MITI E LEGGENDE DELL' ANTICA GRECIA
Si racconta che Ganimede fosse un giovane di straordinaria bellezza, il più bello tra i mortali, figlio del re Troo, che diede il suo nome alla città di Troia e alla stirpe dei troiani.
Ganimede si occupava di custodire le mandrie del padre e di portarle nei pascoli intorno a Troia.
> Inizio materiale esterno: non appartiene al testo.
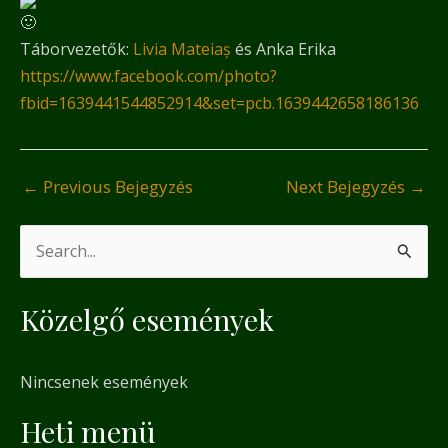
Táborvezetők:
Livia Mateiaș
és Anka Erika
https://www.facebook.com/photo?
fbid=1639441544852914&set=pcb.1639442658186136
←
Previous Bejegyzés
Next Bejegyzés
→
S
e
Közelgő események
a
r
Nincsenek események
c
h
Heti menü
f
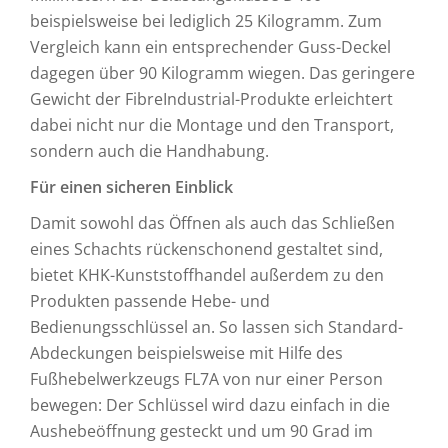
beispielsweise bei lediglich 25 Kilogramm. Zum
Vergleich kann ein entsprechender Guss-Deckel
dagegen über 90 Kilogramm wiegen. Das geringere
Gewicht der FibreIndustrial-Produkte erleichtert
dabei nicht nur die Montage und den Transport,
sondern auch die Handhabung.
Für einen sicheren Einblick
Damit sowohl das Öffnen als auch das Schließen
eines Schachts rückenschonend gestaltet sind,
bietet KHK-Kunststoffhandel außerdem zu den
Produkten passende Hebe- und
Bedienungsschlüssel an. So lassen sich Standard-
Abdeckungen beispielsweise mit Hilfe des
Fußhebelwerkzeugs FL7A von nur einer Person
bewegen: Der Schlüssel wird dazu einfach in die
Aushebeöffnung gesteckt und um 90 Grad im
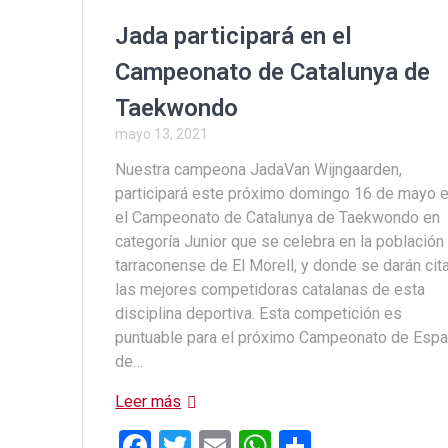
o
A
ar
o
p
tir
Jada participará en el
k
p
Campeonato de Catalunya de
Taekwondo
mayo 13, 2021
Nuestra campeona JadaVan Wijngaarden,
participará este próximo domingo 16 de mayo 
el Campeonato de Catalunya de Taekwondo en
categoría Junior que se celebra en la población
tarraconense de El Morell, y donde se darán cit
las mejores competidoras catalanas de esta
disciplina deportiva. Esta competición es
puntuable para el próximo Campeonato de Esp
de…
Leer más
F
T
E
W
C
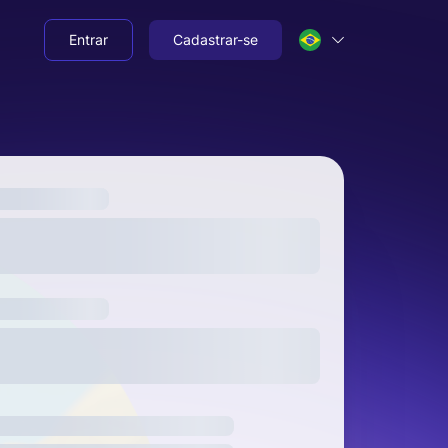
Entrar
Cadastrar-se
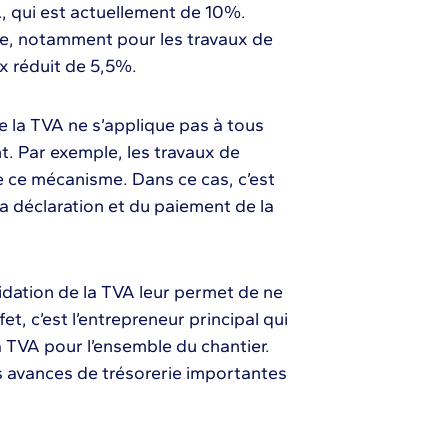
, qui est actuellement de 10%.
gle, notamment pour les travaux de
x réduit de 5,5%.
de la TVA ne s’applique pas à tous
t. Par exemple, les travaux de
 ce mécanisme. Dans ce cas, c’est
la déclaration et du paiement de la
uidation de la TVA leur permet de ne
et, c’est l’entrepreneur principal qui
a TVA pour l’ensemble du chantier.
es avances de trésorerie importantes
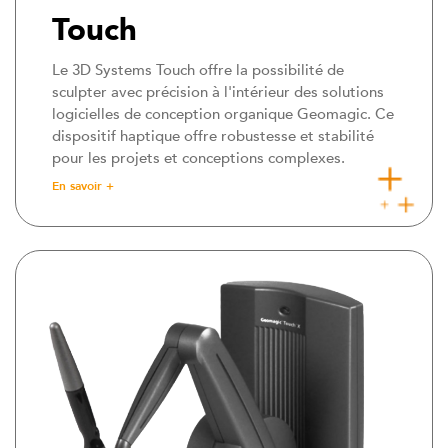
Touch
Le 3D Systems Touch offre la possibilité de
sculpter avec précision à l'intérieur des solutions
logicielles de conception organique Geomagic. Ce
dispositif haptique offre robustesse et stabilité
pour les projets et conceptions complexes.
En savoir +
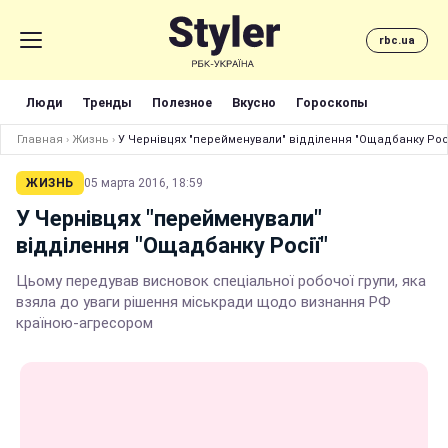
rbc.ua
Люди
Тренды
Полезное
Вкусно
Гороскопы
Главная
›
Жизнь
›
У Чернівцях "перейменували" відділення "Ощадбанку Росі
ЖИЗНЬ
05 марта 2016, 18:59
У Чернівцях "перейменували"
відділення "Ощадбанку Росії"
Цьому передував висновок спеціальної робочої групи, яка
взяла до уваги рішення міськради щодо визнання РФ
країною-агресором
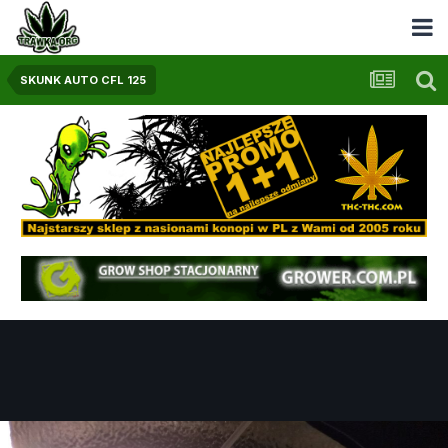
SKUNK AUTO CFL 125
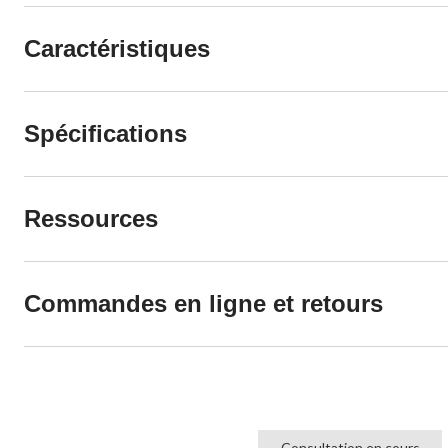
Caractéristiques
Spécifications
Ressources
Commandes en ligne et retours
Consultation en cours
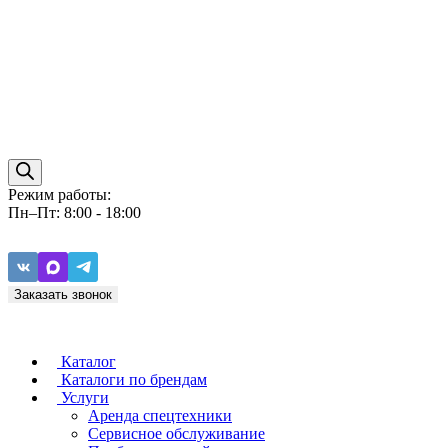
Режим работы:
Пн–Пт: 8:00 - 18:00
Заказать звонок
Каталог
Каталоги по брендам
Услуги
Аренда спецтехники
Caterpillar
ZF
Сервисное обслуживание
Baudouin
Carraro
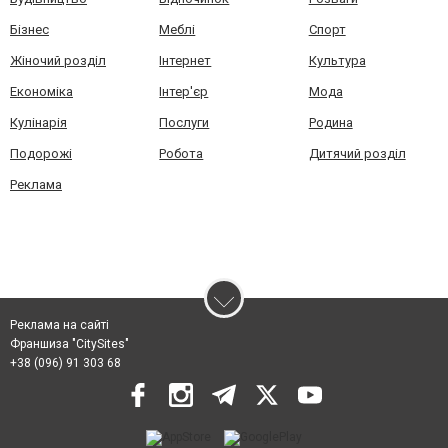
Бізнес
Меблі
Спорт
Жіночий розділ
Інтернет
Культура
Економіка
Інтер'єр
Мода
Кулінарія
Послуги
Родина
Подорожі
Робота
Дитячий розділ
Реклама
Реклама на сайті
Франшиза "CitySites"
+38 (096) 91 303 68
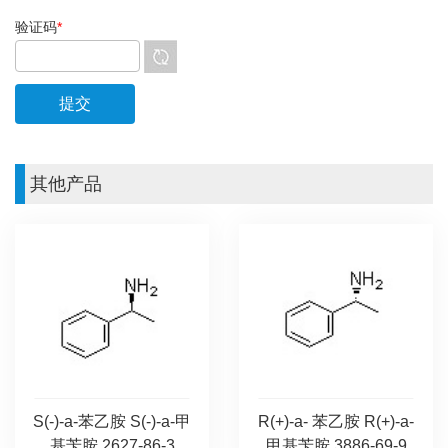
验证码
*
其他产品
S(-)-a-苯乙胺 S(-)-a-甲
R(+)-a- 苯乙胺 R(+)-a-
基苄胺 2627-86-3
甲基苄胺 3886-69-9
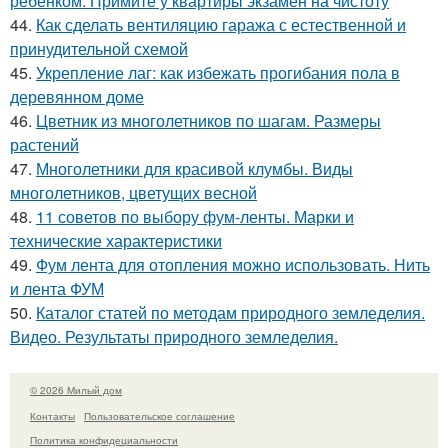
ребенком. Примите у квартиры экзамен на чистоту
44.
Как сделать вентиляцию гаража с естественной и
принудительной схемой
45.
Укрепление лаг: как избежать прогибания пола в
деревянном доме
46.
Цветник из многолетников по шагам. Размеры
растений
47.
Многолетники для красивой клумбы. Виды
многолетников, цветущих весной
48.
11 советов по выбору фум-ленты. Марки и
технические характеристики
49.
Фум лента для отопления можно использовать. Нить
и лента ФУМ
50.
Каталог статей по методам природного земледелия.
Видео. Результаты природного земледелия.
© 2026 Милый дом
Контакты
Пользовательское соглашение
Политика конфидециальности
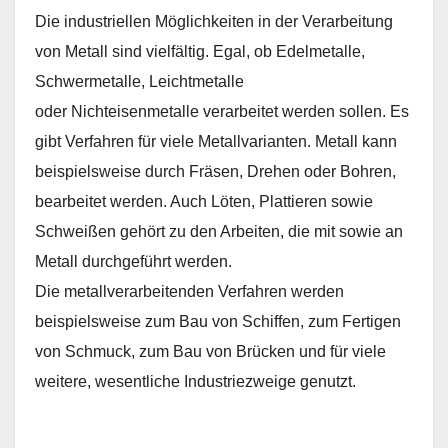
Die industriellen Möglichkeiten in der Verarbeitung
von Metall sind vielfältig. Egal, ob Edelmetalle,
Schwermetalle, Leichtmetalle
oder Nichteisenmetalle verarbeitet werden sollen. Es
gibt Verfahren für viele Metallvarianten. Metall kann
beispielsweise durch Fräsen, Drehen oder Bohren,
bearbeitet werden. Auch Löten, Plattieren sowie
Schweißen gehört zu den Arbeiten, die mit sowie an
Metall durchgeführt werden.
Die metallverarbeitenden Verfahren werden
beispielsweise zum Bau von Schiffen, zum Fertigen
von Schmuck, zum Bau von Brücken und für viele
weitere, wesentliche Industriezweige genutzt.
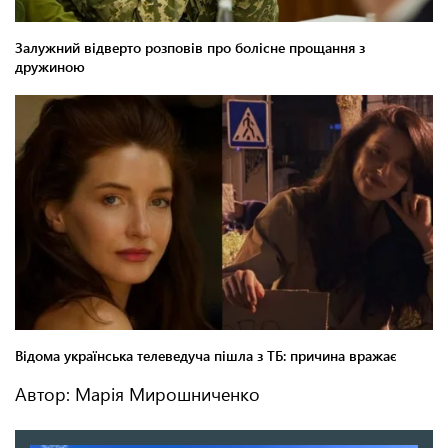
Автор: Марія Мирошниченко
Zeus, affascinato dalla sublime beltà rappresentata dal ragazzo, per sottrarlo alla vita terrena e renderlo immortale, un giorno che era al pascolo con il gregge sul Monte Ida, prese le sembianze di una enorme aquila e se lo portò sull'Olimpo dove ne fece il suo amante e il coppiere degli Dei.
Nel momento in cui saliva in cielo, l'amico che lo accompagnava tentò invano di trattenerlo afferrandolo per i piedi, mentre i suoi cani fedeli abbaiavano inutilmente contro il cielo e continuarono a chiamarlo con latrati disperati anche dopo che il loro padrone era sparito nell'alto.
Per risarcire il padre della perdita del figlio, Zeus gli offrì in cambio una coppia di cavalli divini e un tralcio di vite d'oro opera di Efesto.
Il padre accettò e si consolò pensando che suo figlio era ormai divenuto immortale e sarebbe stato d'ora in avanti il coppiere degli Dei, una posizione che era considerata di grande privilegio.
Tutti gli dei erano lieti e colmi di gioia nel vedere il bel giovane in mezzo a loro, con l'eccezione di Era, la consorte di Zeus considerava difatti Ganimede come un rivale più che mai pericoloso nell'affetto del marito e considerava quel rapimento come un insulto rivolto a lei stessa e a sua figlia Ebe, che fino a quel giorno era stata la coppiera degli dei.
Tuttavia, con questo atteggiamento ostile, la dea riuscì soltanto ad irritare Zeus al punto che pose tra gli astri l’immagine di Ganimede, creando così la costellazione dell’Acquario che è posizionata proprio vicino a quella dell’Aquila che lo rapì.